If processing is restricted, except for storage, such personal data will only be processed with your consent, or to establish, exercise, or defend legal claims, or to protect the rights of another natural or legal person, or for reasons of important public interest of the Union or a Member State. If the processing has been restricted, you will be informed by us before the restriction is lifted.

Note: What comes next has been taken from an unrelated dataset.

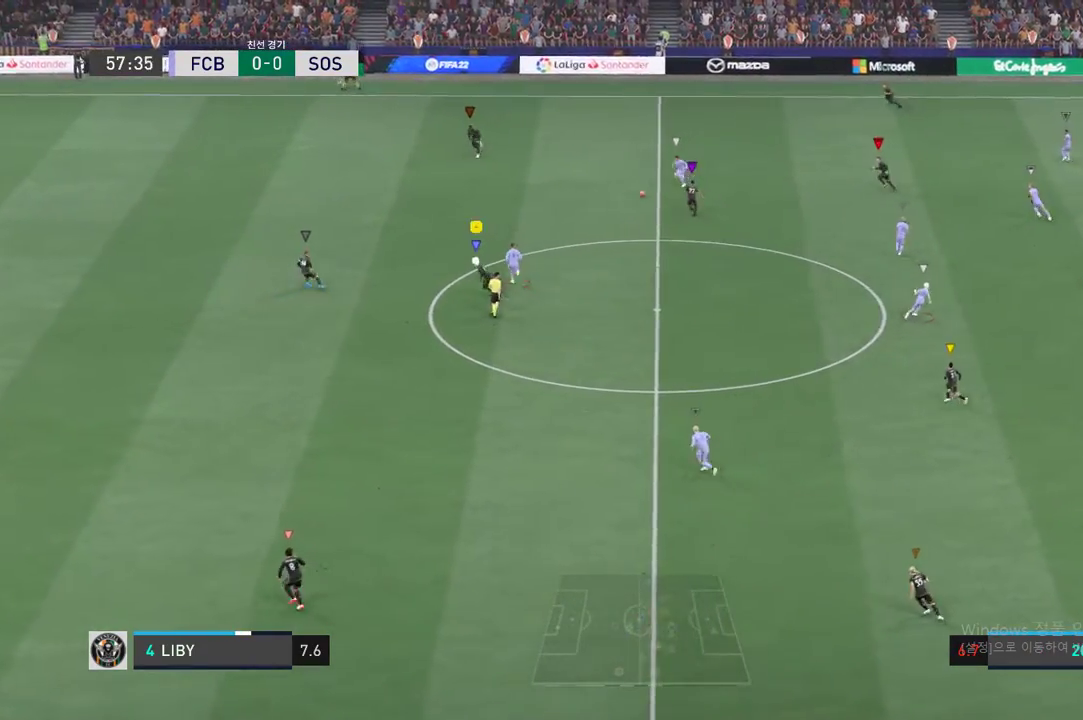
{"buttons": [], "events": []}
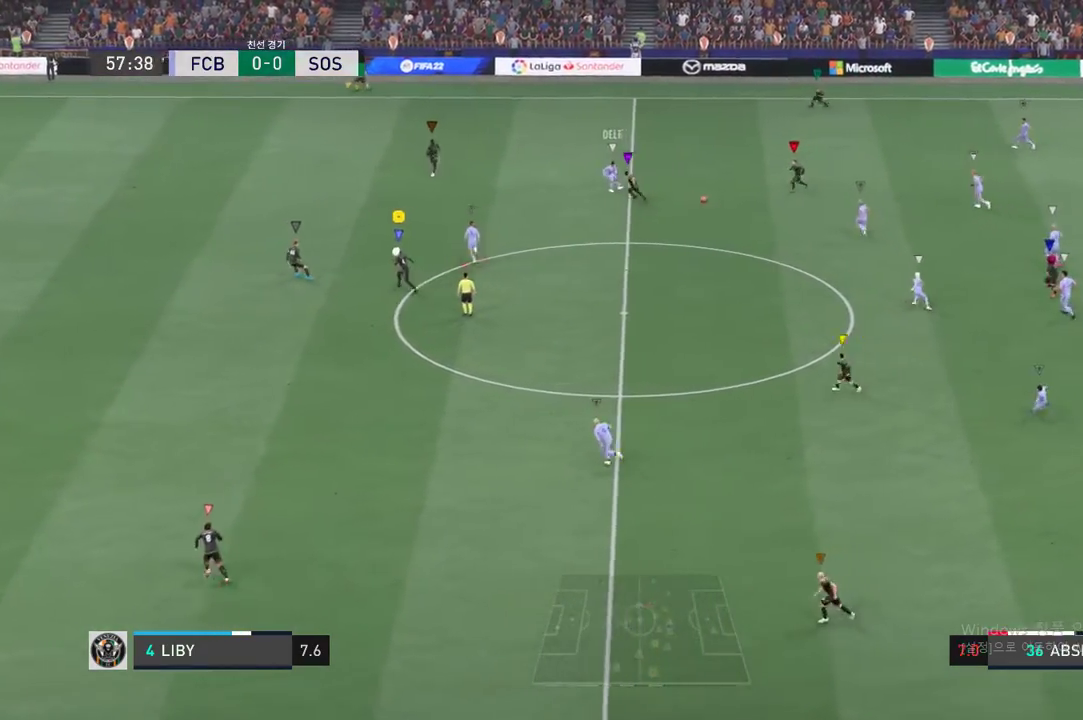
{"buttons": ["L2"], "events": [[250, "L2", "down"]]}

Right to Data Portability:

You have the right to receive your personal data that you provide to us in a structured, commonly used, and machine-readable format. Additionally, you have the right to transmit this data to another data controller without hindrance from us, if the processing is based on consent or a contract, and the processing is automated.

Right to Object:

You have the right to object to the processing of your personal data in certain cases. The right to object applies when personal data is processed to perform a task of public interest, as part of official authority, or based on a legitimate interest. If we believe that such processing should still take place, we must demonstrate that there are interests that outweigh yours.

Complaints:

If you believe that your personal data is being processed in violation of applicable regulations, you should report it to us as soon as possible. You can also file a complaint with the Swedish Data Protection Authority (Integritetsskyddsmyndigheten – IMY).

Damages:

If you have suffered harm due to the processing of your personal data in violation of the General Data Protection Regulation (GDPR), you may be entitled to damages from us or the data controllers involved in the processing.

You can request damages from us or file a damages claim in court. Such a request should be made in writing to us.